В девятнадцатом я родился, но не веке — просто году. А учился и утвердился, через счастье прошел и беду все в двадцатом, конечно, веке (а в году — я был слишком мал). В этом веке все мои вехи, все, что выстроил я и сломал. Век двадцатый! Моя ракета, та, что медленно мчит меня, человека и поэта, по орбите каждого дня! Век двадцатый! Моя деревня! За околицу — не перейду. Лес, в котором мы все деревья, с ним я буду мыкать беду. Век двадцатый! Рабочее место! Мой станок! Мой письменный стол! Мни меня! Я твое тесто! Бей меня! Я твой стон.

«Интеллигенция была моим народом…»

Интеллигенция была моим народом, была моей, какой бы ни была, а также классом, племенем и родом — избой! Четыре все ее угла. Я радостно читал и конспектировал, я верил больше сложным, чем простым, я каждый свой поступок корректировал Львом чувства — Николаичем Толстым. Работа чтения и труд писания была святей Священного Писания, а день, когда я книги не прочел, как тень от дыма, попусту прошел. Я чтил усилья токаря и пекаря, шлифующих металл и минерал, но уровень свободы измерял зарплатою библиотекаря. Те земли для поэта хороши, где — пусть экономически нелепо — но книги продаются за гроши, дешевле табака и хлеба. А если я в разоре и распыле не сник, а в подлинную правду вник, я эту правду вычитал из книг: и, видно, книги правильные были!

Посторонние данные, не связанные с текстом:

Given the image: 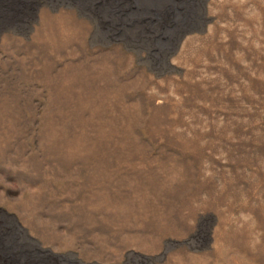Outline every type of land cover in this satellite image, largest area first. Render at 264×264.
<instances>
[{"label": "rangeland", "instance_id": "obj_1", "mask_svg": "<svg viewBox=\"0 0 264 264\" xmlns=\"http://www.w3.org/2000/svg\"><path fill=\"white\" fill-rule=\"evenodd\" d=\"M0 264H264V0H0Z\"/></svg>", "mask_w": 264, "mask_h": 264}]
</instances>
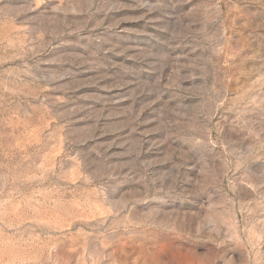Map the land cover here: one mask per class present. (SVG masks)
I'll list each match as a JSON object with an SVG mask.
<instances>
[{
  "label": "rangeland",
  "instance_id": "obj_1",
  "mask_svg": "<svg viewBox=\"0 0 264 264\" xmlns=\"http://www.w3.org/2000/svg\"><path fill=\"white\" fill-rule=\"evenodd\" d=\"M0 264H264V0H0Z\"/></svg>",
  "mask_w": 264,
  "mask_h": 264
}]
</instances>
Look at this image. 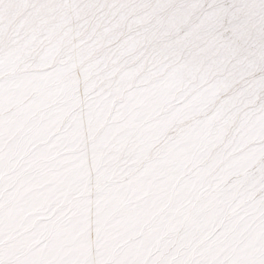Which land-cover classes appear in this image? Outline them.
Instances as JSON below:
<instances>
[{
	"label": "snow or ice",
	"instance_id": "6c2138e0",
	"mask_svg": "<svg viewBox=\"0 0 264 264\" xmlns=\"http://www.w3.org/2000/svg\"><path fill=\"white\" fill-rule=\"evenodd\" d=\"M0 264H264V0H0Z\"/></svg>",
	"mask_w": 264,
	"mask_h": 264
}]
</instances>
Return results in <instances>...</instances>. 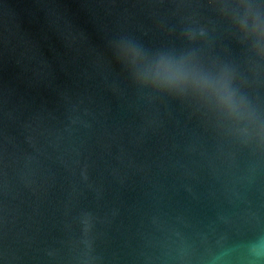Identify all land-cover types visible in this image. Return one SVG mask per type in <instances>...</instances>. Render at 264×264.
I'll list each match as a JSON object with an SVG mask.
<instances>
[{"label":"water","instance_id":"water-1","mask_svg":"<svg viewBox=\"0 0 264 264\" xmlns=\"http://www.w3.org/2000/svg\"><path fill=\"white\" fill-rule=\"evenodd\" d=\"M0 264H264V0H0Z\"/></svg>","mask_w":264,"mask_h":264}]
</instances>
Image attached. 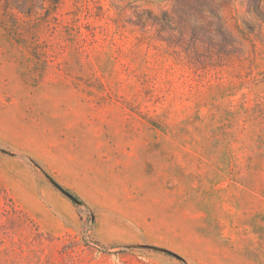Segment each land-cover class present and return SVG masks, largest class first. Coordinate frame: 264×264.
<instances>
[{"label":"rangeland","instance_id":"obj_1","mask_svg":"<svg viewBox=\"0 0 264 264\" xmlns=\"http://www.w3.org/2000/svg\"><path fill=\"white\" fill-rule=\"evenodd\" d=\"M0 264H264V0H0Z\"/></svg>","mask_w":264,"mask_h":264}]
</instances>
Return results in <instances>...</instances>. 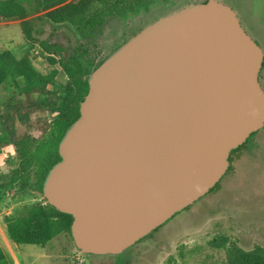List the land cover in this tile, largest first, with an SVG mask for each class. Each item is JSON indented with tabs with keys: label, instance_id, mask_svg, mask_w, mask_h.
I'll return each mask as SVG.
<instances>
[{
	"label": "water",
	"instance_id": "water-1",
	"mask_svg": "<svg viewBox=\"0 0 264 264\" xmlns=\"http://www.w3.org/2000/svg\"><path fill=\"white\" fill-rule=\"evenodd\" d=\"M264 51L218 0L160 18L88 79L43 185L82 255H118L205 197L264 128Z\"/></svg>",
	"mask_w": 264,
	"mask_h": 264
},
{
	"label": "rangeland",
	"instance_id": "rangeland-1",
	"mask_svg": "<svg viewBox=\"0 0 264 264\" xmlns=\"http://www.w3.org/2000/svg\"><path fill=\"white\" fill-rule=\"evenodd\" d=\"M25 1V0H24ZM80 0H65L75 4ZM206 0H154L150 10L147 2L132 13L110 18L94 39H82L72 25H60L48 19V12L40 9L35 0L25 1L28 14L24 19L0 20V53L9 51L17 59L28 57L34 68L48 74L58 69L54 91H61L67 77L58 65L51 66L49 55L33 44L25 35L31 30L34 39L59 43L69 48L81 45L96 49L91 56L97 62L119 49L139 30L192 4ZM229 5L246 32L264 51V0H218ZM120 46V47H119ZM119 47V48H118ZM264 83V68L262 70ZM264 89V85H262ZM8 96L0 88V108ZM53 116L49 117L52 120ZM243 158L233 163V170L221 180V189L209 193L168 222L160 229L131 247L122 256L121 264H220L224 249L218 244L228 240L246 251L264 248V128L249 139ZM247 147V146H246ZM11 147L0 145V173L6 172L5 161L13 157ZM43 197L32 190L11 187L0 203V244L11 264H117L116 257L88 258L82 255L69 234H61L45 247L18 246L9 238L4 218L20 207L42 201ZM4 234V236H3ZM127 258V259H126Z\"/></svg>",
	"mask_w": 264,
	"mask_h": 264
},
{
	"label": "trees",
	"instance_id": "trees-1",
	"mask_svg": "<svg viewBox=\"0 0 264 264\" xmlns=\"http://www.w3.org/2000/svg\"><path fill=\"white\" fill-rule=\"evenodd\" d=\"M25 1L0 0V20L24 19L28 14ZM153 1L80 0L63 5L65 0H35V4L49 11L47 15L51 22L72 25L82 39L92 40L110 18L128 15L142 3L149 5ZM24 31L29 41L40 44L48 53L51 66L61 67L67 82L61 91H54L50 86L56 84L57 68L48 74L40 73L28 57L17 59L9 51L0 53V88L4 87L8 96L0 108V145L2 149L11 147L14 152V156L5 161L6 172L0 173V203L13 186L39 193L42 201L20 207L5 216L4 222L9 238L16 245L45 247L61 234L71 236L73 217L59 212L47 202L43 194L44 181L61 160L59 145L62 139L80 117V105L89 92V76L117 49L97 62L91 57L96 49L51 44L34 39L28 28ZM51 116L52 120L49 119ZM245 148L246 144L231 153V163L240 158ZM232 170L233 166L229 172ZM220 189L218 183L210 193ZM218 246L224 249L220 264H264L263 247L246 251L236 243L228 245L226 238ZM128 250L118 255L87 257H116L119 258L117 264H121L126 256L121 258ZM0 264H11L1 245Z\"/></svg>",
	"mask_w": 264,
	"mask_h": 264
},
{
	"label": "flooded vegetation",
	"instance_id": "flooded-vegetation-1",
	"mask_svg": "<svg viewBox=\"0 0 264 264\" xmlns=\"http://www.w3.org/2000/svg\"><path fill=\"white\" fill-rule=\"evenodd\" d=\"M207 1H208V0H206L204 3H206ZM153 2H154V1H153ZM153 2H152V3H153ZM152 3H150V4H152ZM150 4H149V5H150ZM153 4H154V3H153ZM149 5H147V7H141V9H142V8H143V9H148V6H149ZM148 10H150V7H149ZM135 11H137V10H135ZM143 29H144V28H142L141 30H143ZM141 30H139L138 32H140ZM263 68H264V64H263ZM263 68H262V70H263ZM261 74H262V71H261V73H260V83H261V86H262V85H264V83H263V80H262V76H261ZM262 88H263V87H262ZM261 130H262V129H261ZM245 144H248V141H247ZM242 146H243V145H242ZM246 146H247L246 148H248L249 145H246ZM243 156H244V155H243V153H242V155L240 156V158L237 159L236 161L241 160V159L243 158ZM230 162H231V161H230ZM234 162H235V161H234ZM234 162H233V163H234ZM233 163H231L230 168H231V166L233 165ZM230 168H229V170H230ZM229 170H228L227 174L229 173ZM227 174H226V175H227ZM226 175H225V176H226Z\"/></svg>",
	"mask_w": 264,
	"mask_h": 264
},
{
	"label": "crops",
	"instance_id": "crops-1",
	"mask_svg": "<svg viewBox=\"0 0 264 264\" xmlns=\"http://www.w3.org/2000/svg\"><path fill=\"white\" fill-rule=\"evenodd\" d=\"M3 236H4V234H3ZM1 245V244H0Z\"/></svg>",
	"mask_w": 264,
	"mask_h": 264
}]
</instances>
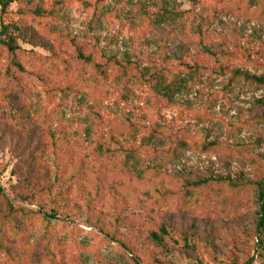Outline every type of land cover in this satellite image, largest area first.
I'll list each match as a JSON object with an SVG mask.
<instances>
[{"label": "rangeland", "instance_id": "1", "mask_svg": "<svg viewBox=\"0 0 264 264\" xmlns=\"http://www.w3.org/2000/svg\"><path fill=\"white\" fill-rule=\"evenodd\" d=\"M1 23L31 74L16 90L0 55L23 214L15 236L0 202V264H264V88L230 79L264 78V0H13Z\"/></svg>", "mask_w": 264, "mask_h": 264}, {"label": "trees", "instance_id": "2", "mask_svg": "<svg viewBox=\"0 0 264 264\" xmlns=\"http://www.w3.org/2000/svg\"><path fill=\"white\" fill-rule=\"evenodd\" d=\"M13 0H0V15L4 14L6 12V9L8 8L9 4L12 3ZM15 29L14 24H0V55L1 58L6 61L5 65L2 67L3 69V76L5 78L10 79L11 83L15 87L16 90L24 92V87L21 84L22 76L23 74L30 75V67L28 66L27 62L22 59V53L24 50L18 45L16 36L12 35L10 31H13ZM28 54H33L31 51L27 52ZM77 57L81 59L86 64H92V70L94 75L99 79L100 75L103 73L104 66L99 63H92L91 56L87 55L84 56L80 50L79 47H77ZM106 62L108 64H116L120 68L124 69L127 65H134L135 63L130 62H124L121 63L118 60H115L113 58H107ZM233 78H239V80H242L243 82H248L249 84H255L257 86H261L264 88V78L262 77H256L253 75H249L246 73H241L240 71H234L230 77V79ZM59 94L63 97L74 95L71 89L64 88L58 91ZM258 103L264 102L263 100L257 101ZM244 186H252V190L256 192V200L258 203V219L256 228L259 232V248L264 253V240L260 238V234L264 231V189H263V183L262 180H258L255 183H244ZM243 187L240 185L238 187V184L236 186H233V190L237 191L238 188ZM246 187H244L245 189ZM0 202L4 205V215L6 218H8V222L11 226V231L13 235H17L19 232V226L21 225L22 221L18 220V216H23V214L20 211H17L16 207L12 206L6 197L3 195L2 188L0 187ZM23 224V223H22ZM25 226V225H24ZM264 233V232H263ZM151 238L153 241H157L158 237L155 234H151Z\"/></svg>", "mask_w": 264, "mask_h": 264}]
</instances>
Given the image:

«Романы из школьной программы…»

Романы из школьной программы, На ваших страницах гощу. Я все лагеря и погромы За эти романы прощу. Не курский, не псковский, не тульский, Не лезущий в вашу родню, Ваш пламень — неяркий и тусклый — Я все-таки в сердце храню. Не молью побитая совесть, А Пушкина твердая повесть И Чехова честный рассказ Меня удержали не раз. А если я струсил и сдался, А если пошел на обман, Я, значит, некрепко держался За старый и добрый роман. Вы родина самым безродным, Вы самым бездомным нора, И вашим листкам благородным Кричу троекратно «ура!». С пролога и до эпилога Вы мне и нора и берлога, И, кроме старинных томов, Иных мне не надо домов.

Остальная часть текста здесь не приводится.